▽
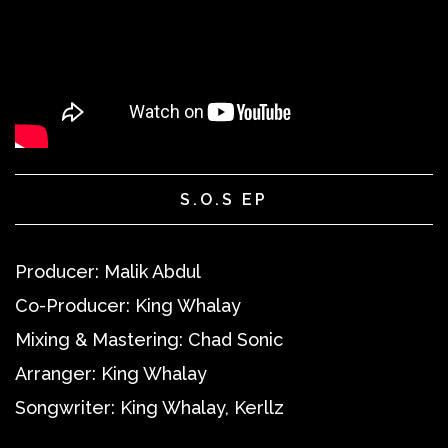
S.O.S EP
Producer:
Malik Abdul
Co-Producer:
King Whalay
Mixing & Mastering:
Chad Sonic
Arranger:
King Whalay
Songwriter:
King Whalay, Kerllz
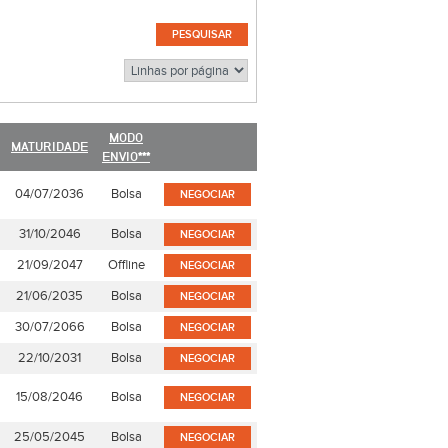
MODO
MATURIDADE
ENVIO***
04/07/2036
Bolsa
NEGOCIAR
31/10/2046
Bolsa
NEGOCIAR
21/09/2047
Offline
NEGOCIAR
21/06/2035
Bolsa
NEGOCIAR
30/07/2066
Bolsa
NEGOCIAR
22/10/2031
Bolsa
NEGOCIAR
15/08/2046
Bolsa
NEGOCIAR
25/05/2045
Bolsa
NEGOCIAR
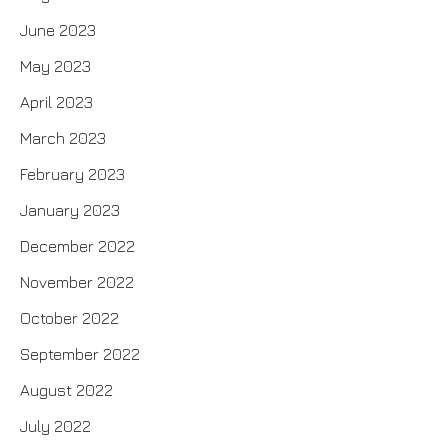
June 2023
May 2023
April 2023
March 2023
February 2023
January 2023
December 2022
November 2022
October 2022
September 2022
August 2022
July 2022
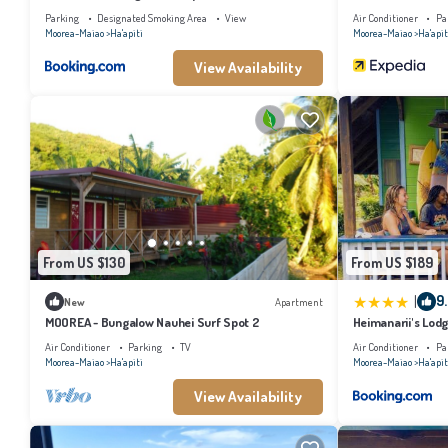
Parking
Designated Smoking Area
View
Air Conditioner
Pa
Moorea-Maiao
Ha'apiti
Moorea-Maiao
Ha'apit
View Availability
From US $130
From US $189
|
9
New
Apartment
MOOREA - Bungalow Nauhei Surf Spot 2
Heimanarii's Lod
Air Conditioner
Parking
TV
Air Conditioner
Pa
Moorea-Maiao
Ha'apiti
Moorea-Maiao
Ha'apit
View Availability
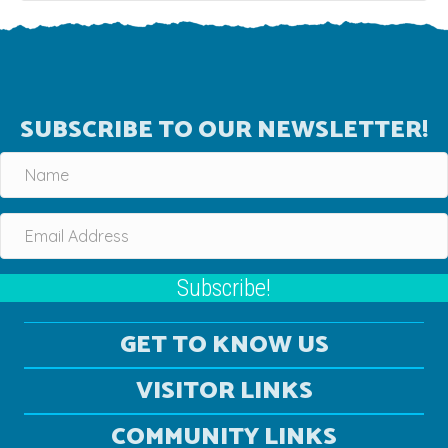
SUBSCRIBE TO OUR NEWSLETTER!
Subscribe!
GET TO KNOW US
VISITOR LINKS
COMMUNITY LINKS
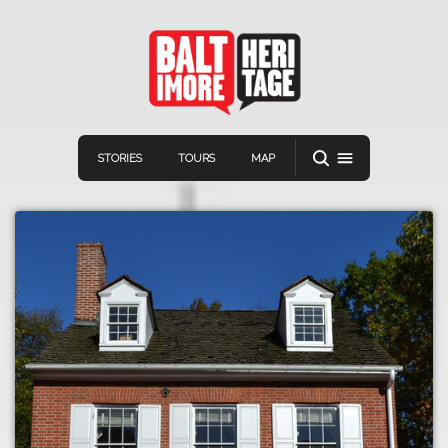
STORIES
TOURS
MAP
Navigation
Connect
Discover
Home
VIEW A RANDOM STORY
Stories
Download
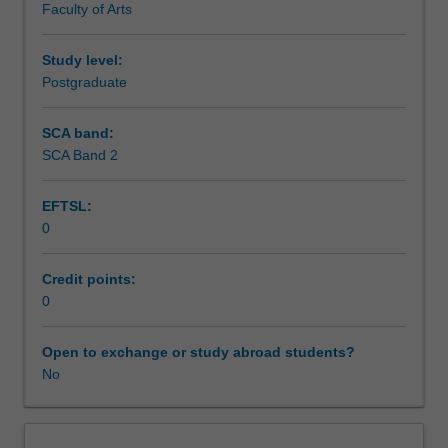
Faculty of Arts
Research
to
enrol
Study level:
students
Postgraduate
undertaking
Higher
SCA band:
Degrees
SCA Band 2
by
Research.
EFTSL:
Students
0
will
not
be
Credit points:
able
0
to
enrol
Open to exchange or study abroad students?
in
No
this
unit
via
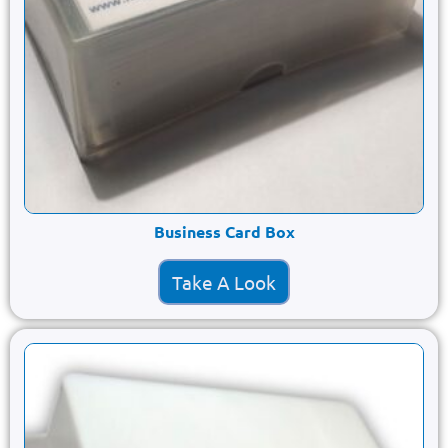
Business Card Box
Take A Look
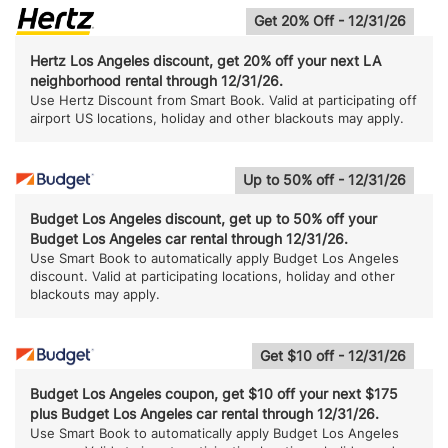
Get 20% Off - 12/31/26
Hertz Los Angeles discount, get 20% off your next LA
neighborhood rental through 12/31/26.
Use Hertz Discount from Smart Book. Valid at participating off
airport US locations, holiday and other blackouts may apply.
Up to 50% off - 12/31/26
Budget Los Angeles discount, get up to 50% off your
Budget Los Angeles car rental through 12/31/26.
Use Smart Book to automatically apply Budget Los Angeles
discount. Valid at participating locations, holiday and other
blackouts may apply.
Get $10 off - 12/31/26
Budget Los Angeles coupon, get $10 off your next $175
plus Budget Los Angeles car rental through 12/31/26.
Use Smart Book to automatically apply Budget Los Angeles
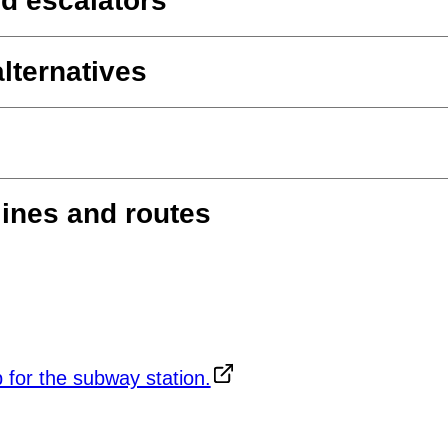
d escalators
lternatives
lines and routes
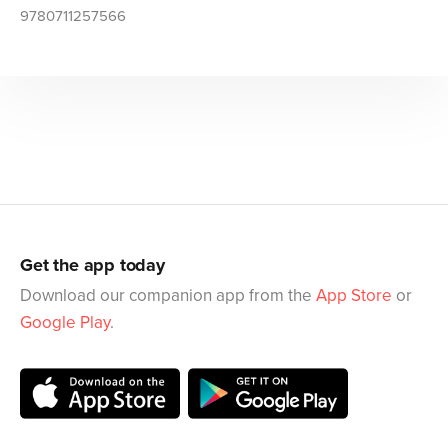
9780711257566
Get the app today
Download our companion app from the
App Store
or
Google Play
.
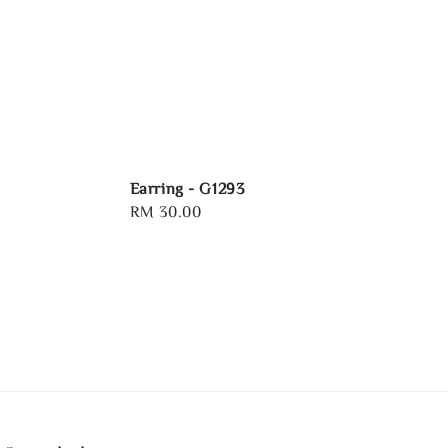
Earring - G1293
Regular
RM 30.00
price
△
(EXERCISE INSTRUCTIONS) Format the material from the line containing "Business Card Box" through the end as a Markdown table with the columns "No." and "Text": number each line in order and put its text beside it. Leave out blank lines and the picture markers.

(RESPONSE BELOW)
| No. | Text |
|---|---|
| 1 | Business Card Box |
| 2 | Take A Look |
| 3 | Get 20% Off - 12/31/26 |
| 4 | Hertz Los Angeles discount, get 20% off your next LA |
| 5 | neighborhood rental through 12/31/26. |
| 6 | Use Hertz Discount from Smart Book. Valid at participating off |
| 7 | airport US locations, holiday and other blackouts may apply. |
| 8 | Up to 50% off - 12/31/26 |
| 9 | Budget Los Angeles discount, get up to 50% off your |
| 10 | Budget Los Angeles car rental through 12/31/26. |
| 11 | Use Smart Book to automatically apply Budget Los Angeles |
| 12 | discount. Valid at participating locations, holiday and other |
| 13 | blackouts may apply. |
| 14 | Get $10 off - 12/31/26 |
| 15 | Budget Los Angeles coupon, get $10 off your next $175 |
| 16 | plus Budget Los Angeles car rental through 12/31/26. |
| 17 | Use Smart Book to automatically apply Budget Los Angeles |
| 18 | d escalators |
| 19 | lternatives |
| 20 | lines and routes |
| 21 | 9780711257566 |
| 22 | Get the app today |
| 23 | Download our companion app from the |
| 24 | App Store |
| 25 | or |
| 26 | Google Play |
| 27 | . |
| 28 | Earring - G1293 |
| 29 | Regular |
| 30 | RM 30.00 |
| 31 | price |